▶ _QUESTIONS ON THE MATERIAL_
a. According to the shoulder dislocation text, what is another name for a dislocation in the collarbone joint?
b. Extend the shoulder dislocation text, picking up right after its final sentence.

▶ _EXCERPT_
What is a shoulder dislocation?
A dislocation occurs when bones on opposite sides of a joint don’t align. Dislocations in the shoulder or upper extremity occur in three joints.
When a dislocation occurs in the collarbone joint (acromioclavicular joint), it is also known as a separated shoulder.
When the injury is in the ball and socket joint in the shoulder (glenohumeral joint), it can be dislocated toward the back (posterior) or the front (anterior) of the ball and socket of the shoulder.
Finally, dislocation can occur in the sternoclavicular joint, which interrupts the connection between the clavicle and breastbone.
Causes of shoulder dislocation
Causes of a shoulder or upper extremity dislocation depend on the location of the injury.
Anterior dislocations can occur from a fall or direct blow to the shoulder. The arm is typically forcefully twisted outward when the arm is extended above the shoulder.
Posterior dislocations can occur from electric shocks or seizures where the muscles in the front of the shoulder tighten and contract. Posterior dislocations are less common than anterior shoulder dislocations.

Text extracted from each page:
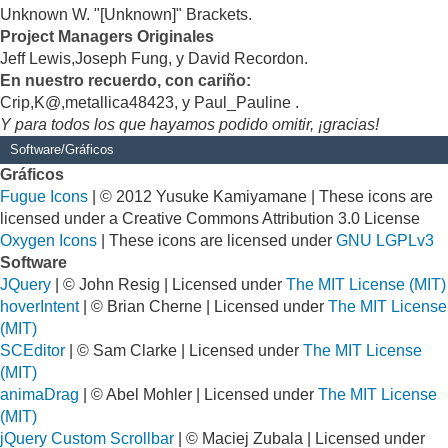
Unknown W. "[Unknown]" Brackets.
Project Managers Originales
Jeff Lewis,Joseph Fung, y David Recordon.
En nuestro recuerdo, con cariño:
Crip,K@,metallica48423, y Paul_Pauline .
Y para todos los que hayamos podido omitir, ¡gracias!
Software/Gráficos
Gráficos
Fugue Icons
| © 2012 Yusuke Kamiyamane | These icons are
licensed under a Creative Commons Attribution 3.0 License
Oxygen Icons
| These icons are licensed under
GNU LGPLv3
Software
JQuery
| © John Resig | Licensed under
The MIT License (MIT)
hoverIntent
| © Brian Cherne | Licensed under
The MIT License
(MIT)
SCEditor
| © Sam Clarke | Licensed under
The MIT License
(MIT)
animaDrag
| © Abel Mohler | Licensed under
The MIT License
(MIT)
jQuery Custom Scrollbar
| © Maciej Zubala | Licensed under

▶ _ANSWER SECTION_
a. A separated shoulder.

b.
A separated shoulder (dislocation of the acromioclavicular joint) can occur from a direct fall on the shoulder or from lifting heavy objects.
Risk factors for shoulder dislocation
- Activities that require repetitive shoulder movements — sports such as swimming, baseball, softball, tennis or golf can wear down the muscles and ligaments around the shoulder and can cause instability that can lead to a shoulder dislocation.
- Traumatic events — participating in direct contact sports such as football or basketball can put you at higher risk for a shoulder dislocation.
- Genetics — your genetic make-up can predispose you to a shoulder dislocation. Some people are born with looser ligaments in the shoulder that do not provide enough support to keep the ball in the socket.
- Certain occupations, such as painting or those that require lifting heavy objects, can put you at higher risk for a shoulder dislocation.
- Falling off a bike, off a ladder or from a high elevation can also put you at higher risk for a shoulder dislocation.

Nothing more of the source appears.